*Aim of the exercise*: The reply must repeat the listing below exactly and carry none of its pictures.
::: Collected data :::
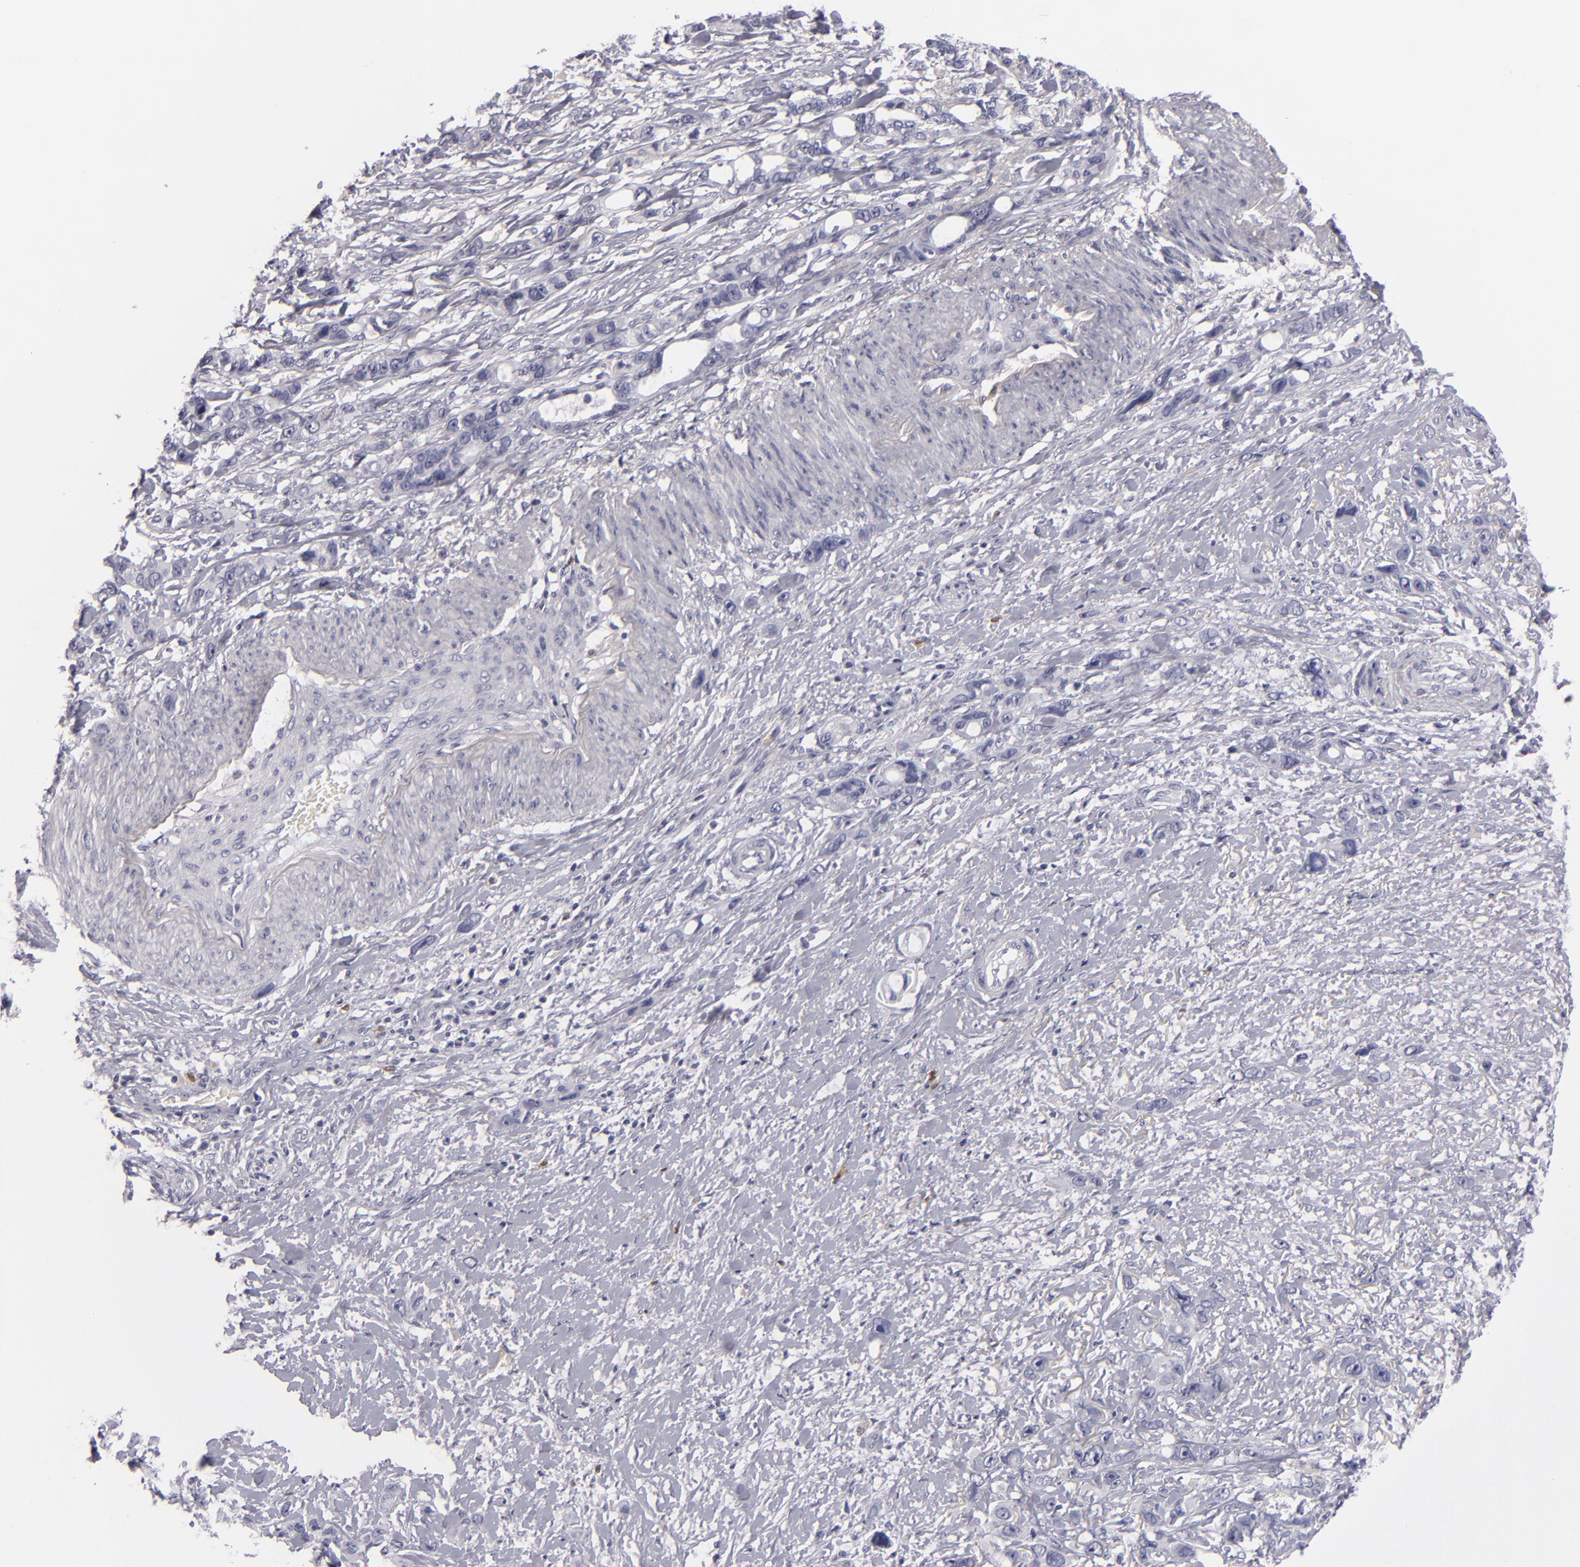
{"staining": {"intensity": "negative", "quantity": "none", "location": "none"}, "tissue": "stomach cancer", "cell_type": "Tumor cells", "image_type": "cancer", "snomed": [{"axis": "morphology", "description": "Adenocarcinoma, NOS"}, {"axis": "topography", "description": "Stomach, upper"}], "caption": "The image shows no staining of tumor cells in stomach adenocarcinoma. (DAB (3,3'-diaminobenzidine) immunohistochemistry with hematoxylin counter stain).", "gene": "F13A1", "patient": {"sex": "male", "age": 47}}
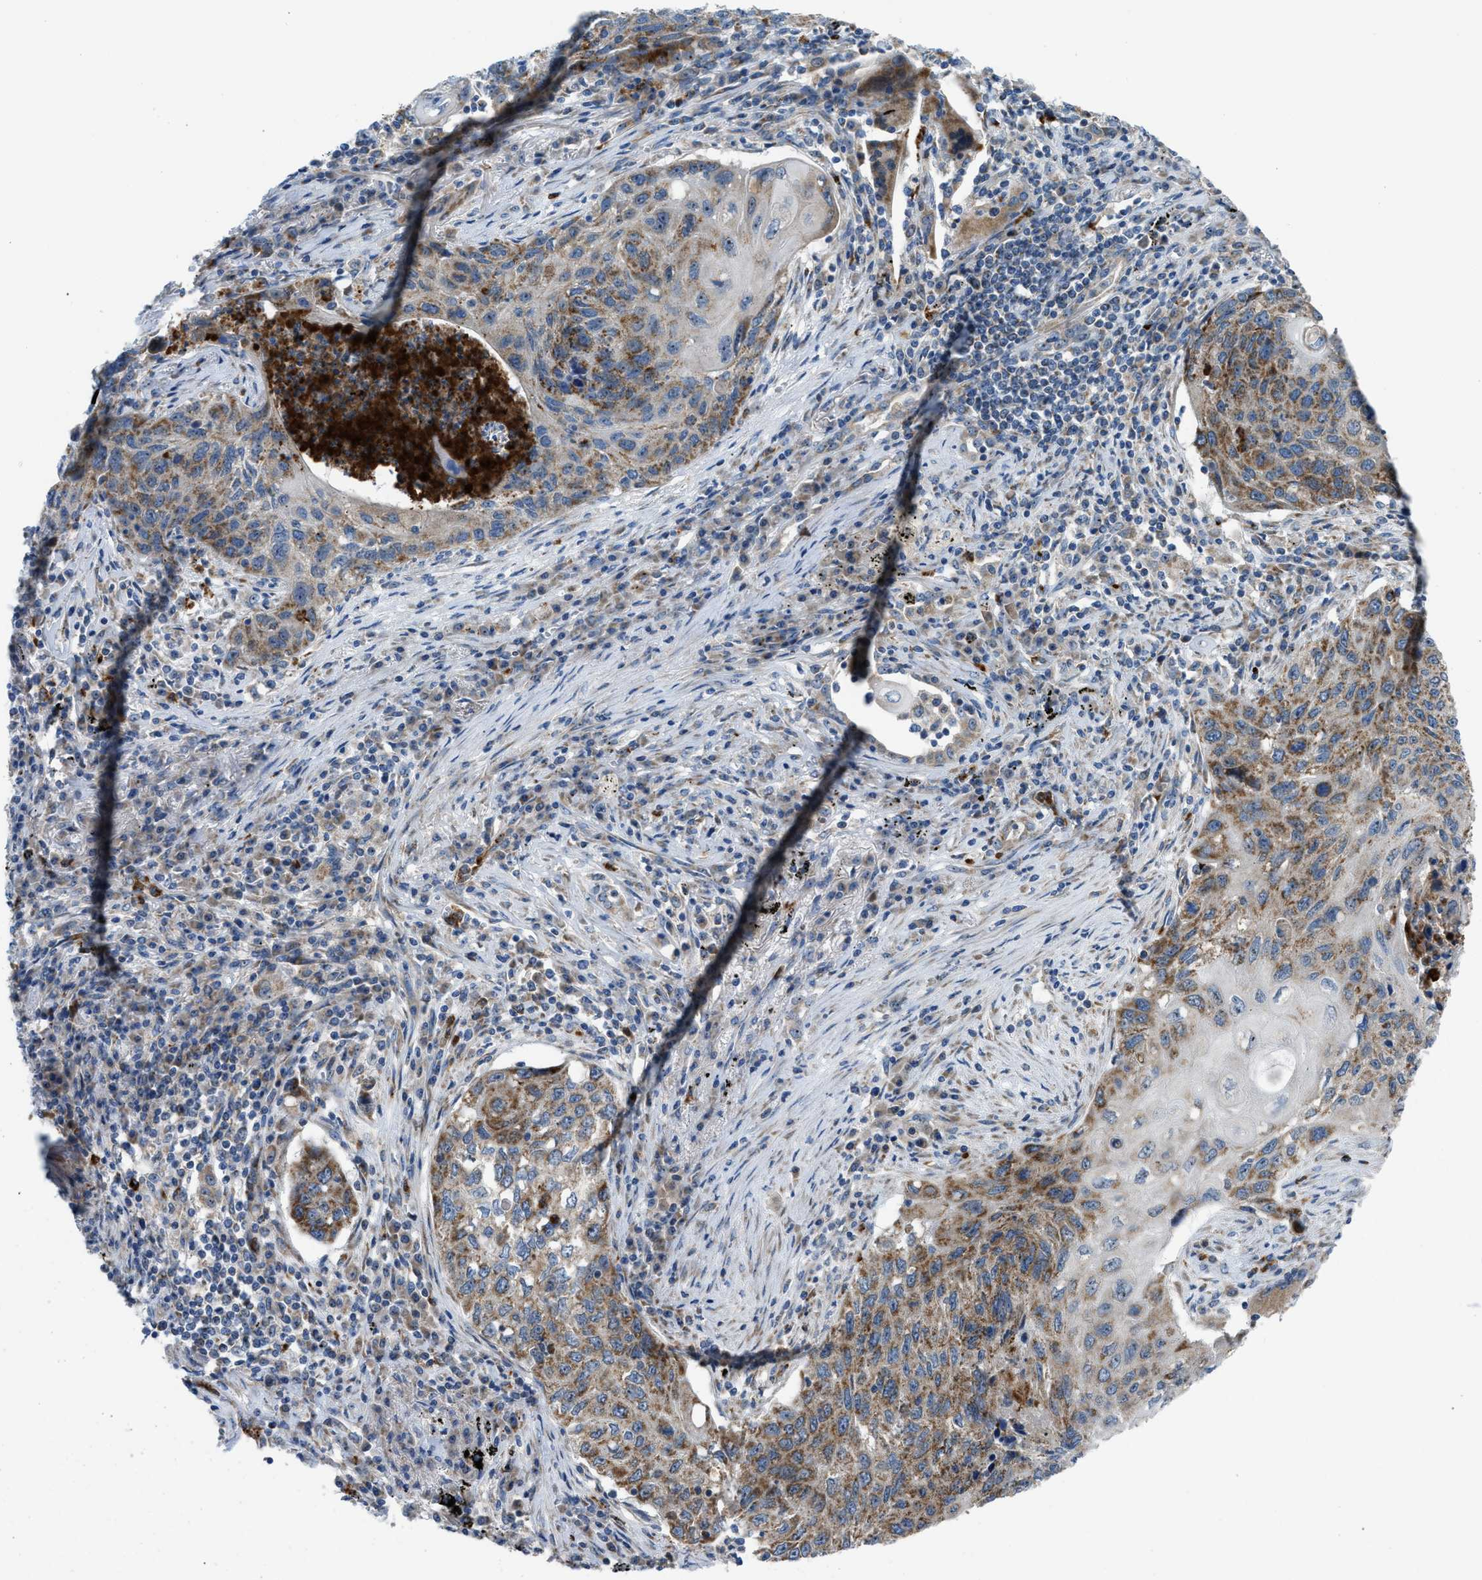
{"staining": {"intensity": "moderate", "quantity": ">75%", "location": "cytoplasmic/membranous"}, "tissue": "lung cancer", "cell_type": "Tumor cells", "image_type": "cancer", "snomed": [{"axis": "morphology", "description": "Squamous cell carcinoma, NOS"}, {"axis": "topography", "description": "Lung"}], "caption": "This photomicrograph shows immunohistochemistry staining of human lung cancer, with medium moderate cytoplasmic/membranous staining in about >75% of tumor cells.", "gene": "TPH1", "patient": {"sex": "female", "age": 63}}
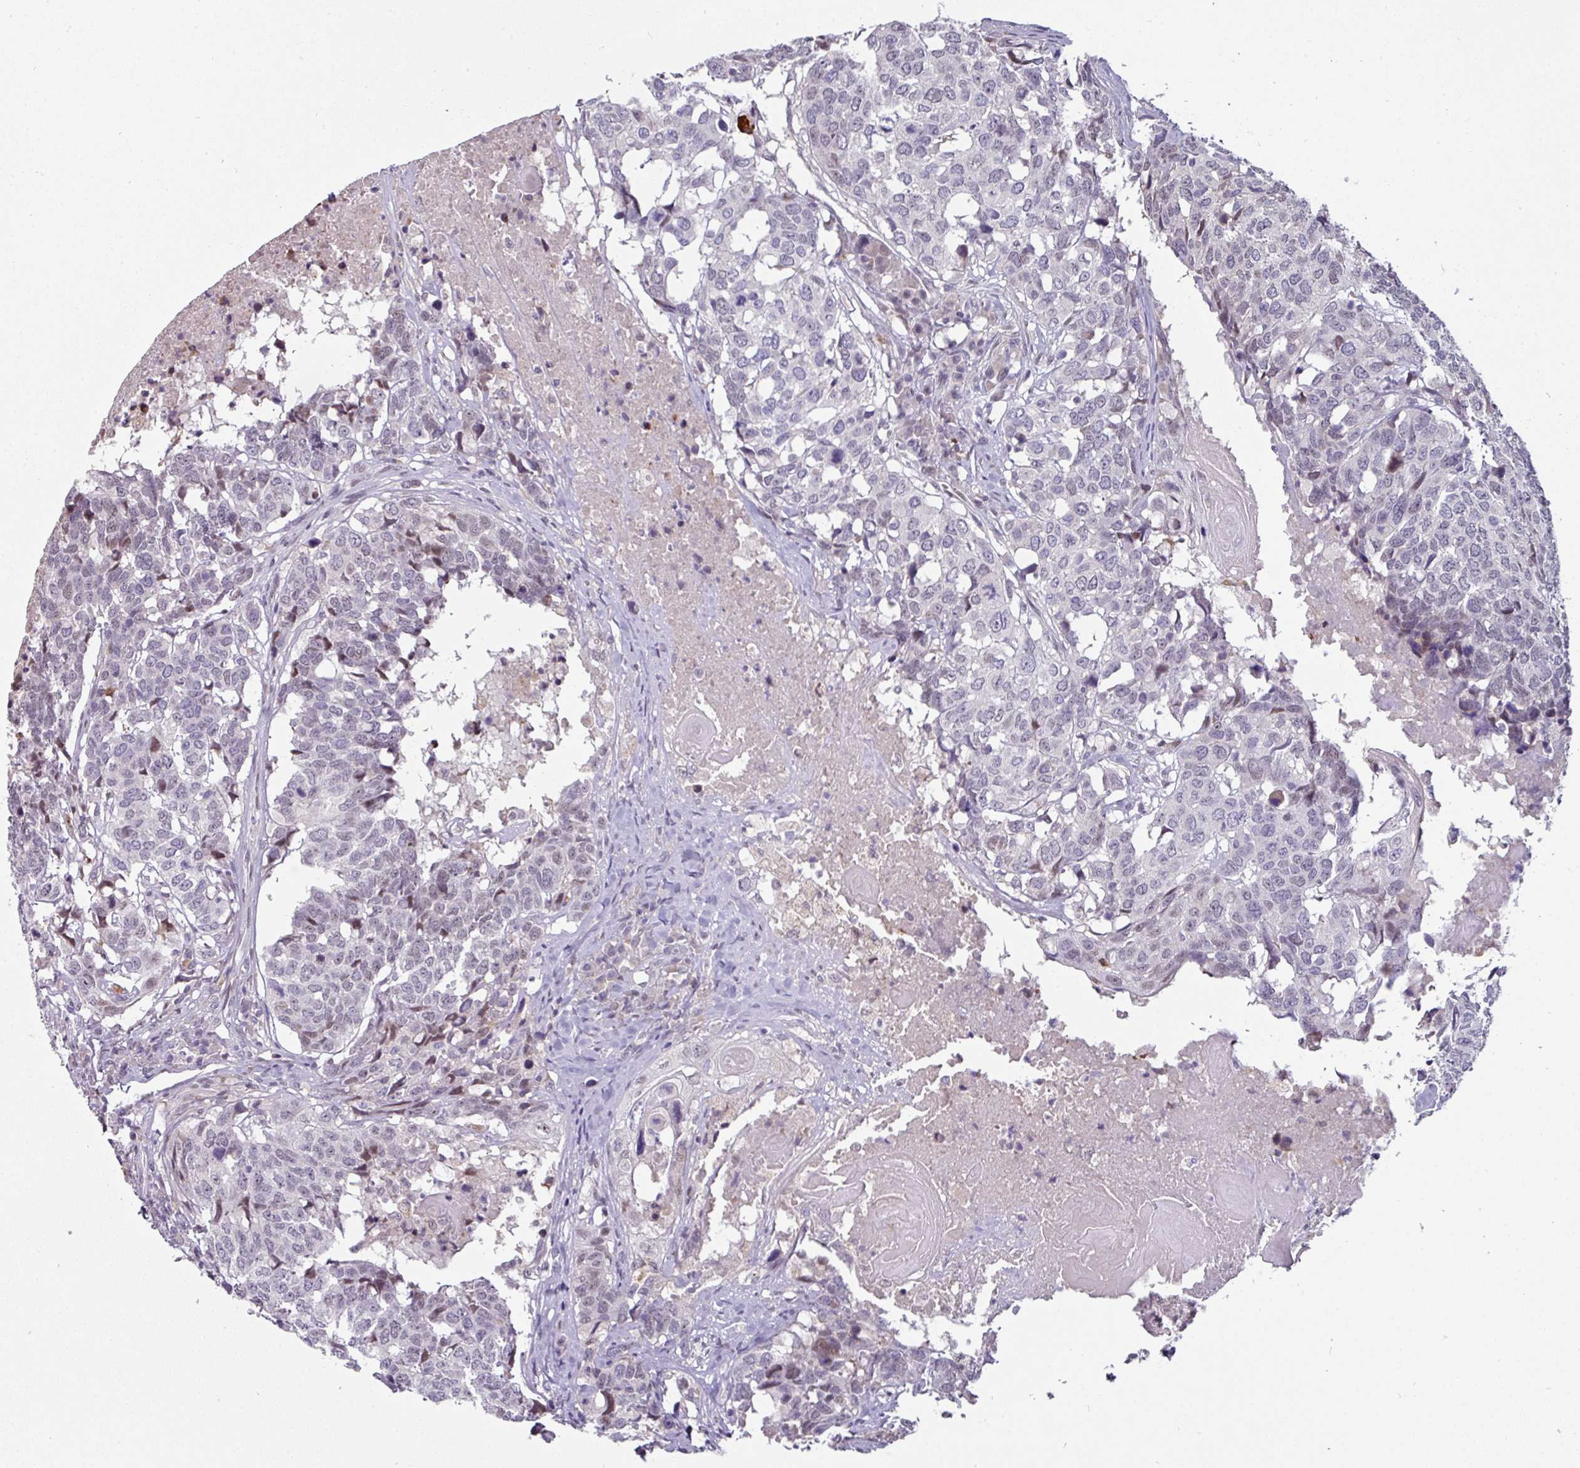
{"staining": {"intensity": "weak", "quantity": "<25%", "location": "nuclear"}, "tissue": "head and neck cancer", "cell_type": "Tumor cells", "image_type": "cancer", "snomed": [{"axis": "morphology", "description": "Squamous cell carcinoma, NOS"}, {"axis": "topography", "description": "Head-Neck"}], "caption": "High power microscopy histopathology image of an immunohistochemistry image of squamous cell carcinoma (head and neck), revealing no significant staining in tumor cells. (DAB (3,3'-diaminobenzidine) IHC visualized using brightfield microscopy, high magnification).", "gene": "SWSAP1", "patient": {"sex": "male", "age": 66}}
:::
*Result of this task*:
{"staining": {"intensity": "negative", "quantity": "none", "location": "none"}, "tissue": "stomach cancer", "cell_type": "Tumor cells", "image_type": "cancer", "snomed": [{"axis": "morphology", "description": "Adenocarcinoma, NOS"}, {"axis": "topography", "description": "Stomach, upper"}], "caption": "The image shows no staining of tumor cells in stomach adenocarcinoma. (DAB (3,3'-diaminobenzidine) immunohistochemistry with hematoxylin counter stain).", "gene": "F13A1", "patient": {"sex": "male", "age": 47}}
{"staining": {"intensity": "moderate", "quantity": ">75%", "location": "cytoplasmic/membranous"}, "tissue": "lung cancer", "cell_type": "Tumor cells", "image_type": "cancer", "snomed": [{"axis": "morphology", "description": "Squamous cell carcinoma, NOS"}, {"axis": "topography", "description": "Lung"}], "caption": "This photomicrograph shows immunohistochemistry staining of human lung cancer, with medium moderate cytoplasmic/membranous staining in about >75% of tumor cells.", "gene": "TPH1", "patient": {"sex": "female", "age": 63}}
{"staining": {"intensity": "weak", "quantity": "<25%", "location": "nuclear"}, "tissue": "head and neck cancer", "cell_type": "Tumor cells", "image_type": "cancer", "snomed": [{"axis": "morphology", "description": "Squamous cell carcinoma, NOS"}, {"axis": "topography", "description": "Head-Neck"}], "caption": "High power microscopy histopathology image of an immunohistochemistry image of squamous cell carcinoma (head and neck), revealing no significant staining in tumor cells. (DAB (3,3'-diaminobenzidine) IHC visualized using brightfield microscopy, high magnification).", "gene": "SWSAP1", "patient": {"sex": "male", "age": 66}}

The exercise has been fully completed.